Hillary Clinton chose to defend the law and pledge fixes to it."The 170 million of us who get health insurance through our employees got big benefits," she said. "Number one, insurance companies can't deny you coverage because of a pre-existing condition. Number two, no lifetime limits, which is a big deal if you have serious health problems. Number three, women can't be charged more than men for our health insurance, which is the way it used to be before the Affordable Care Act. Number four, if you're under 26, and your parents have a policy, you can be on that policy until the age of 26, something that didn't happen before."

This was the candidate who, as first lady in 1993, held a two-day "health care university" for members of Congress, and who had talked through possible reforms at countless "listening sessions."

Trump responded by insisting that the ACA would "implode."

The asymmetry between Clinton's and Trump's answers was revealed every time Trump interrupted. Clinton rarely did, sitting still even when Trump insisted she had "tremendous hate in her heart." The closest Clinton came to a comeback followed Trump's repeated insistence that she was "all talk, no action," because she had not achieved her preferred tax cuts when she was a senator duruing the presidency of Republican George W. Bush.

"You know, under our constitution, presidents have something called veto power," she said.

Late in the debate, Clinton seemed to miss an opportunity.

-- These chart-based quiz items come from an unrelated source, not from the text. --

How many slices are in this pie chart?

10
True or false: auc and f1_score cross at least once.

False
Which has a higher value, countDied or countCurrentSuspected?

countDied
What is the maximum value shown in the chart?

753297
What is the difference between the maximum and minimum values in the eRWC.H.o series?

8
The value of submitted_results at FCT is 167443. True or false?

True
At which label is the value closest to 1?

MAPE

Trump insisted that he was "self-funding" his campaign, making no mention of the flowering of super PACs (which he'd previously criticized) to support him, or the time that Trump and running mate Mike Pence now spend at fundraisers.

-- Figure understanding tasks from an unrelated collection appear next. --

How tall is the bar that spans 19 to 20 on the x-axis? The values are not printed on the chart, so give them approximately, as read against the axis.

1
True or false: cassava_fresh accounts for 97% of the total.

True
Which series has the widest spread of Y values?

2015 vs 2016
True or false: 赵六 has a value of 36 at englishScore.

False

Clinton let that go, and instead promised the voter who'd started the round that she would defend the Second Amendment but close "the gun show loophole and online loophole," policies that poll well.

Trump, whose policy ideas typically perform worse in polls than Clinton's, had an easier time fitting them all into a popular package - change. But the events of the preceding 48 hours allowed Clinton to score on a far less wonky measure, one she'd struggled with in every campaign. Trump, who often pivoted from questioners to make the change argument, hardly tried to make an emotional connection.

Clinton tried whenever the opportunity arose. A question about Islamophobia was a prompt to say, "I've heard this question from a lot of Muslim-Americans across our country." A looser question about the campaign's tone was Clinton's cue for a story about an Ethiopian child who worried that Donald Trump would send him back across the ocean.

"He's 10 years old now," said Clinton. "This is the only country he has ever known."

Trump could promise to change the country; Clinton could hope that viewers asked, "to what?"